Prendre son temps sur une toile, je trouve que ça a du sens. Aujourd’hui on ne prend plus le temps, il faut que ça file. Le fait est que je pense l’image avant, ce qui nécessite un travail de recherche et de modélisation extrêmement lent et mûri de plusieurs semaines, ce qui peut être frustrant. Sur le moment, je me répète que ça va être cool à peindre, jusqu’à ce que je puisse enfin commencer ma toile et me lâcher dans la retranscription, qui peut durer entre 15 jours et 1 mois. L’huile met beaucoup de temps à sécher, ce qui permet de revenir dessus et de tout effacer si ça ne va pas. Mais une fois que ça durcit c’est dingue, c’est une très belle technique qui traverse les âges et qui se prête bien au travail de matières translucides.

Tu mélanges en effet des techniques traditionnelles comme la peinture à l’huile ou le graphite avec des techniques de modélisation 3D. Pourrait-on dire que tu “réinventes” la peinture en confrontant deux temporalités ?

Consigne -> Reprenez l’extrait sur la peinture de « Prendre son temps » à « de matières translucides. » en remplaçant « toile » par « peinture ».

Lignes extraites ->
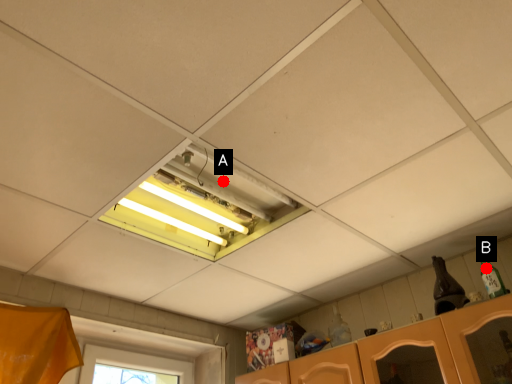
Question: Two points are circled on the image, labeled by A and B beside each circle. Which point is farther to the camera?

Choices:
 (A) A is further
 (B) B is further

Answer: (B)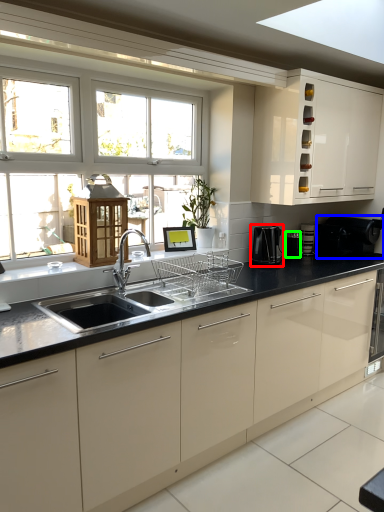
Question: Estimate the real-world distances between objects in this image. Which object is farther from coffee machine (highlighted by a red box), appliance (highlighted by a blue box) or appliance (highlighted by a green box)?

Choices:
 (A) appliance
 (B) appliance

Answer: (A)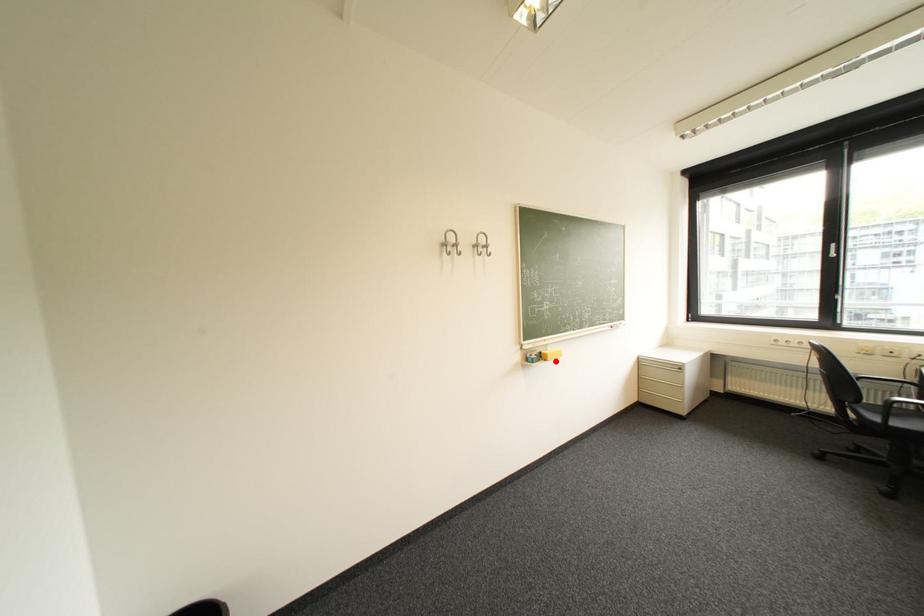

* * *

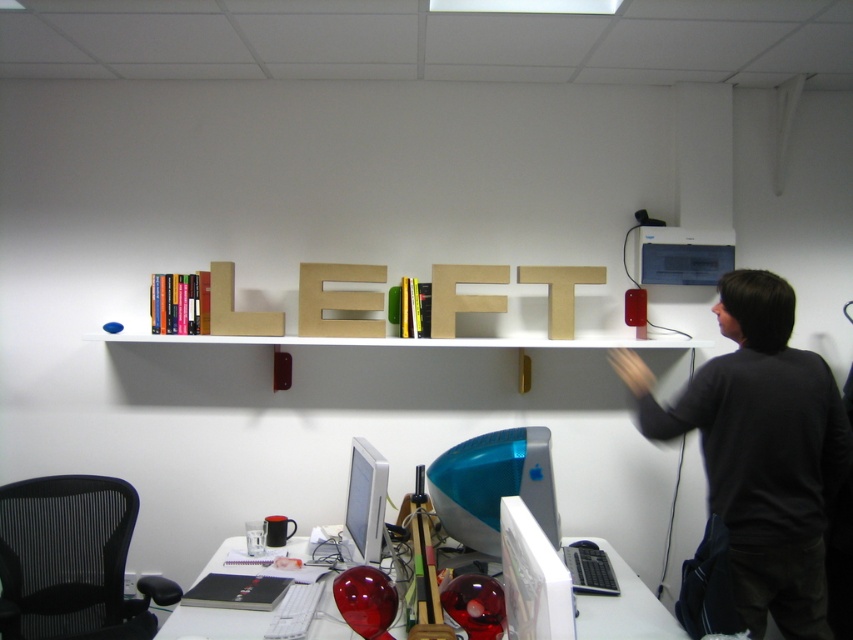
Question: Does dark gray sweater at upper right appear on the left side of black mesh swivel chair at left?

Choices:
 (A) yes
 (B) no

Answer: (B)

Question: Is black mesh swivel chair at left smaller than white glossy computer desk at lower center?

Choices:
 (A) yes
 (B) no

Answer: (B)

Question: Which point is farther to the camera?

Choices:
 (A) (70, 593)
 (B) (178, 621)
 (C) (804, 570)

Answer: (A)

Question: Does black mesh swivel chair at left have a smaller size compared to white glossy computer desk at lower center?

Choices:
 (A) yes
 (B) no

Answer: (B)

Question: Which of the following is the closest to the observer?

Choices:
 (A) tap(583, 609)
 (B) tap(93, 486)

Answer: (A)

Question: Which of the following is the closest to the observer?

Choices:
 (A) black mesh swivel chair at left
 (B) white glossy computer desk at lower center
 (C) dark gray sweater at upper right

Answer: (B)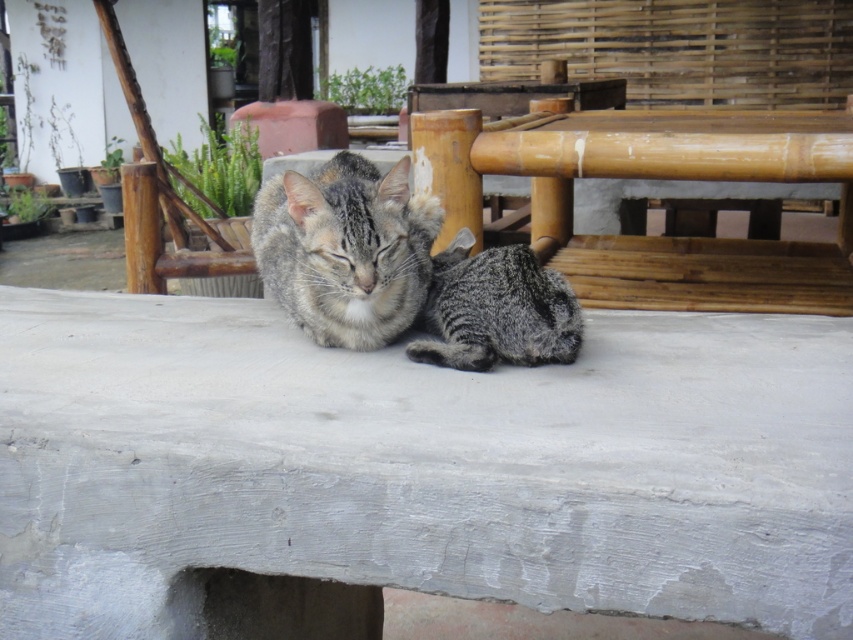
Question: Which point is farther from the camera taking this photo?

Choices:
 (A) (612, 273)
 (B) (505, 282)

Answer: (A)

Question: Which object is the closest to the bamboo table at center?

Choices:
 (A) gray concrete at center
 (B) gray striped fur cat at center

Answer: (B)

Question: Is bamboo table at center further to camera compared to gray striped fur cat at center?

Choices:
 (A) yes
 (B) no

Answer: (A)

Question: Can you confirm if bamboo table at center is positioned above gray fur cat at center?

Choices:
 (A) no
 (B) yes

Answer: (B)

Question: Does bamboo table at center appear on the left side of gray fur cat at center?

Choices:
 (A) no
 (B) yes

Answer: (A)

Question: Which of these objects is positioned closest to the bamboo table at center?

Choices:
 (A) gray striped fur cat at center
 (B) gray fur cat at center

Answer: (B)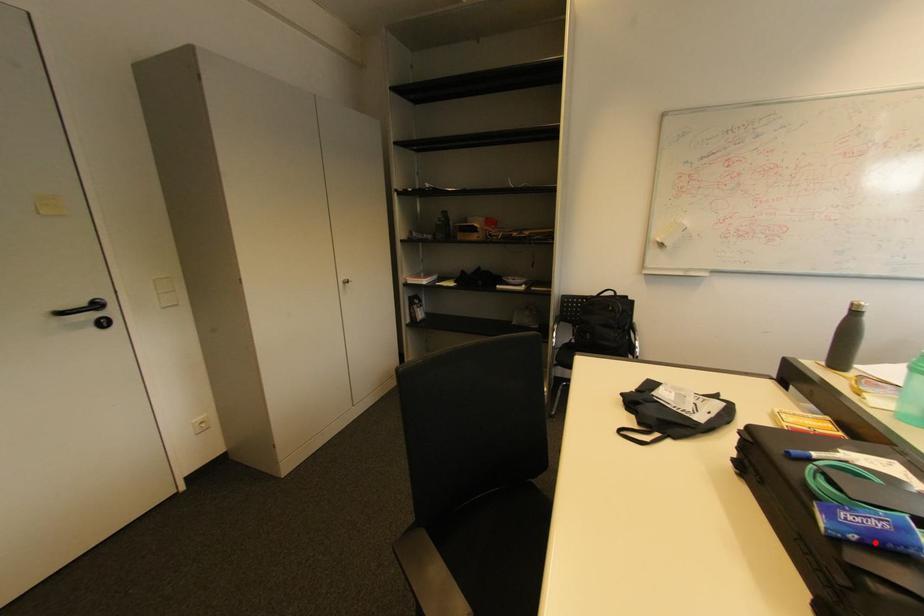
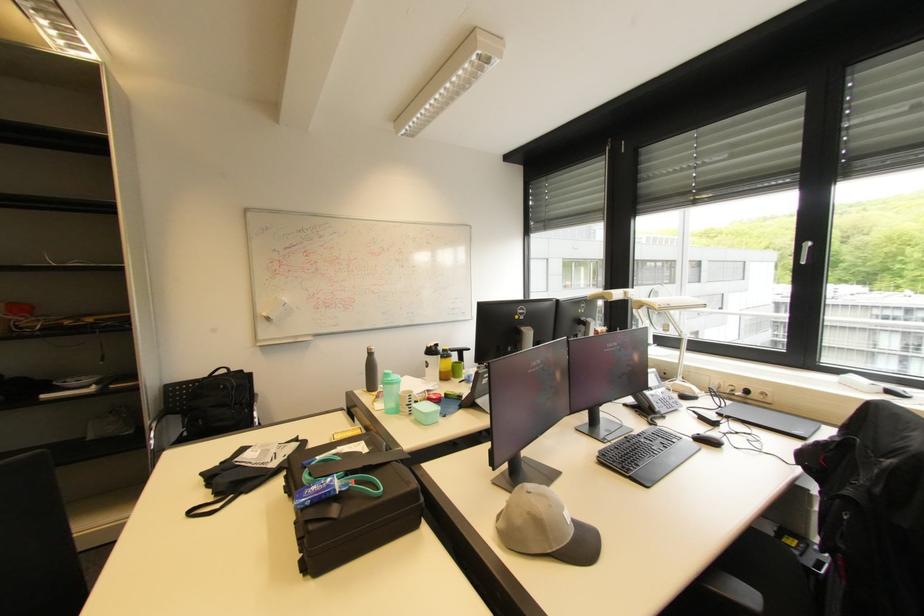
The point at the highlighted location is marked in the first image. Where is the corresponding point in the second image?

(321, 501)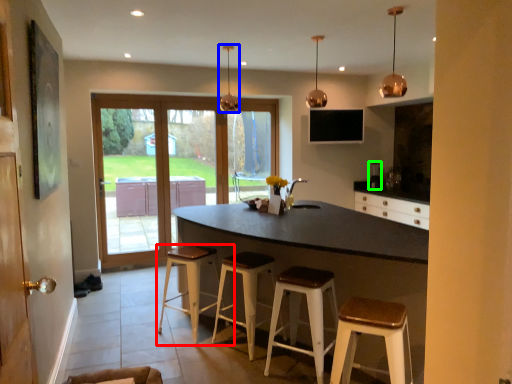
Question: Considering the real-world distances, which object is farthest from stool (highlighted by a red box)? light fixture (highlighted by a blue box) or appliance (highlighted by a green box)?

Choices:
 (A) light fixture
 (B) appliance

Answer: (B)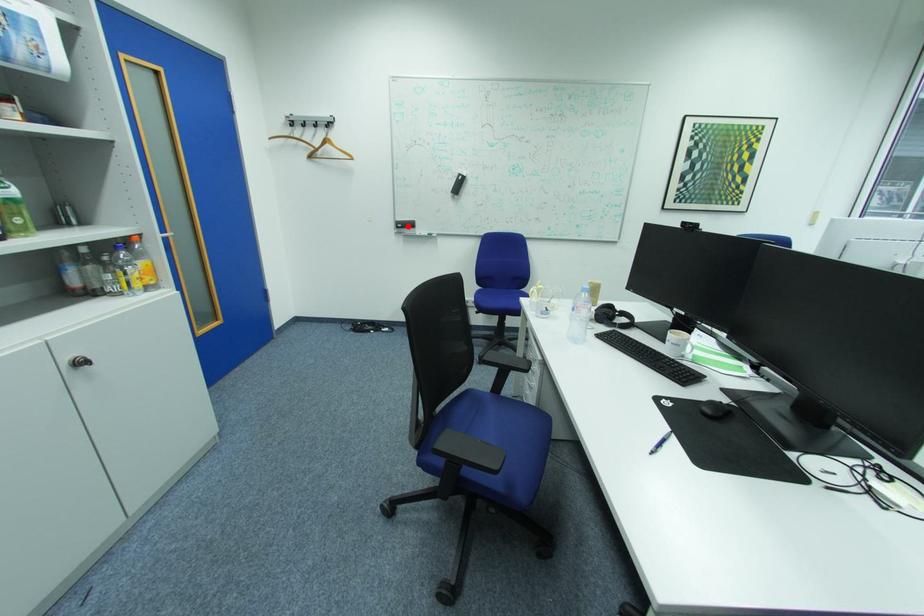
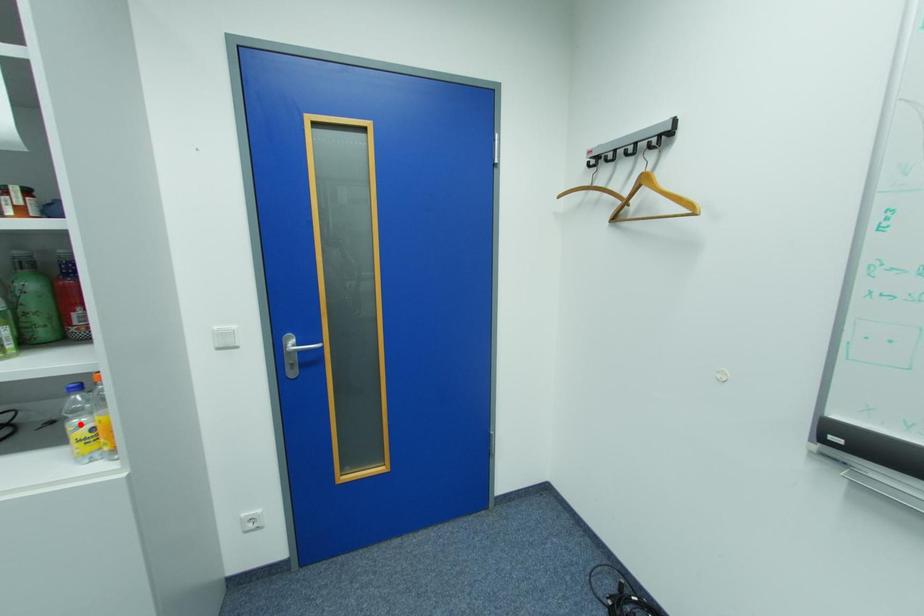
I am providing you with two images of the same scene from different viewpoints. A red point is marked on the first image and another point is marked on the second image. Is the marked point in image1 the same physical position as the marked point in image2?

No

==

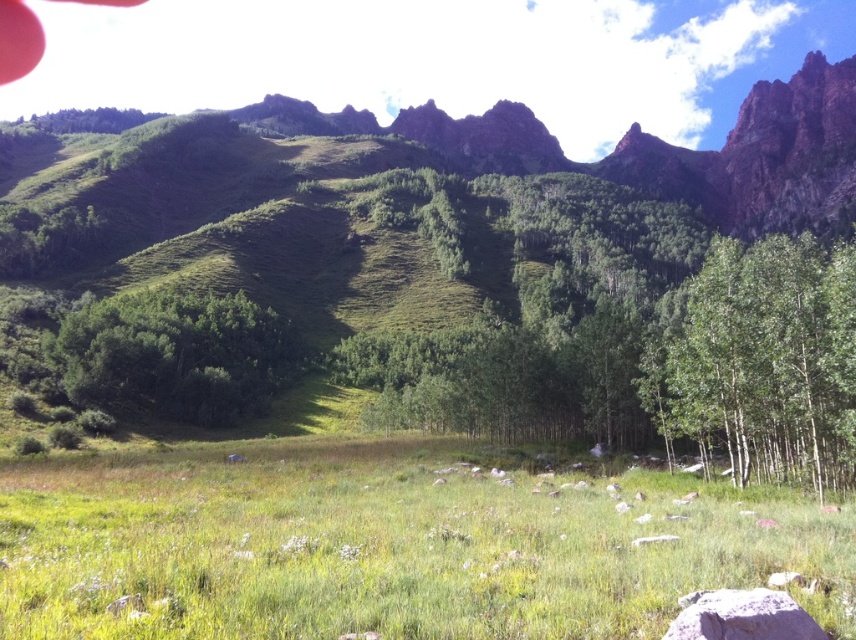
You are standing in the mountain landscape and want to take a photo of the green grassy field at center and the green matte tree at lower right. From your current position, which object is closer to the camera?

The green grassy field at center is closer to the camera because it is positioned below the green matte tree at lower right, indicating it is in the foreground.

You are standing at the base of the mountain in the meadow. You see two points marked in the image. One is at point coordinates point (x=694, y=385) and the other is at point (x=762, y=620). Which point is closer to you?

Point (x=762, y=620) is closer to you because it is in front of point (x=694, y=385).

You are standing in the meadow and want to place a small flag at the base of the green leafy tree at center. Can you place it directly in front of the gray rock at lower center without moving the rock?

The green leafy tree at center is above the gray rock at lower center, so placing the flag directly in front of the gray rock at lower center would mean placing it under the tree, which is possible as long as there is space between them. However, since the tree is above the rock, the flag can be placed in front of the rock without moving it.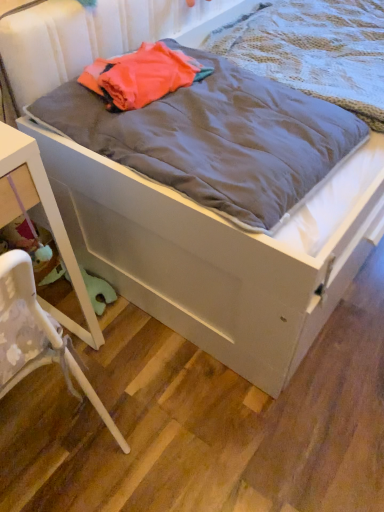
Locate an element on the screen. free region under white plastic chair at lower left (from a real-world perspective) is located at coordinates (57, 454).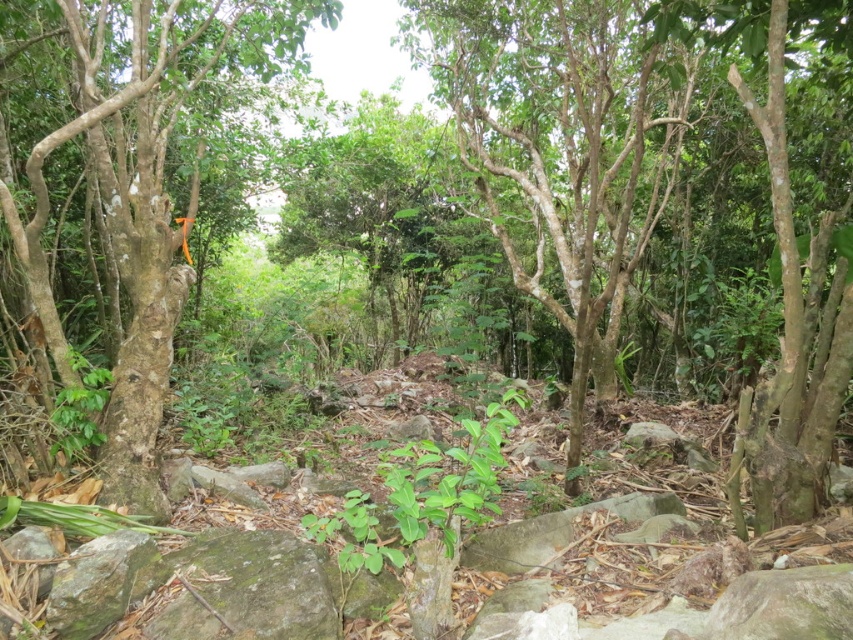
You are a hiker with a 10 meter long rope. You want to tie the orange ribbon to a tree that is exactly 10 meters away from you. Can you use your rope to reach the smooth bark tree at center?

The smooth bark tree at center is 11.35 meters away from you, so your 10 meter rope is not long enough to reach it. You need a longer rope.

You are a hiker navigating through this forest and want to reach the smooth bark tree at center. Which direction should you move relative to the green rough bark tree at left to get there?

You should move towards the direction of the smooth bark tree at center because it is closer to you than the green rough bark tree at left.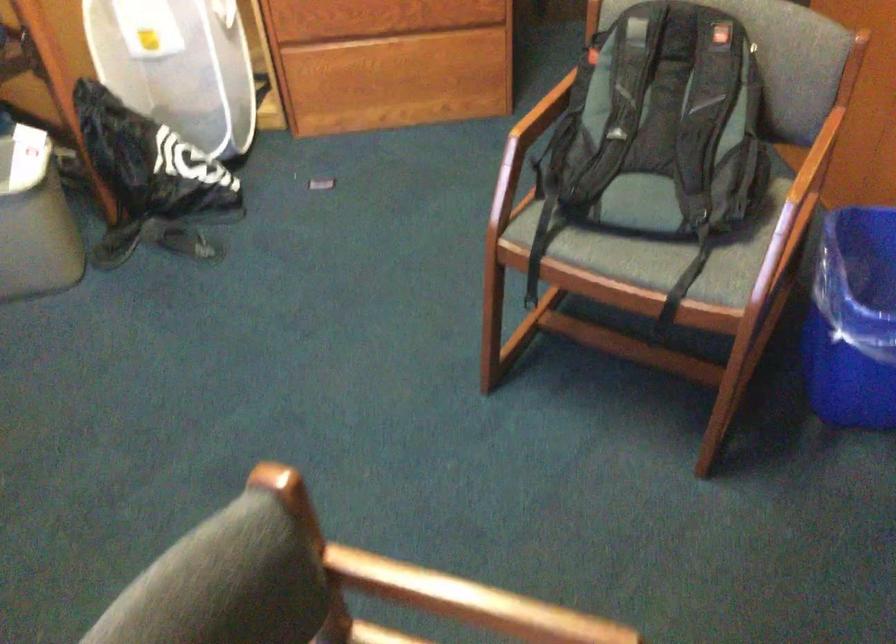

Corrigé ->
Prendre son temps sur une peinture, je trouve que ça a du sens. Aujourd’hui on ne prend plus le temps, il faut que ça file. Le fait est que je pense l’image avant, ce qui nécessite un travail de recherche et de modélisation extrêmement lent et mûri de plusieurs semaines, ce qui peut être frustrant. Sur le moment, je me répète que ça va être cool à peindre, jusqu’à ce que je puisse enfin commencer ma peinture et me lâcher dans la retranscription, qui peut durer entre 15 jours et 1 mois. L’huile met beaucoup de temps à sécher, ce qui permet de revenir dessus et de tout effacer si ça ne va pas. Mais une fois que ça durcit c’est dingue, c’est une très belle technique qui traverse les âges et qui se prête bien au travail de matières translucides.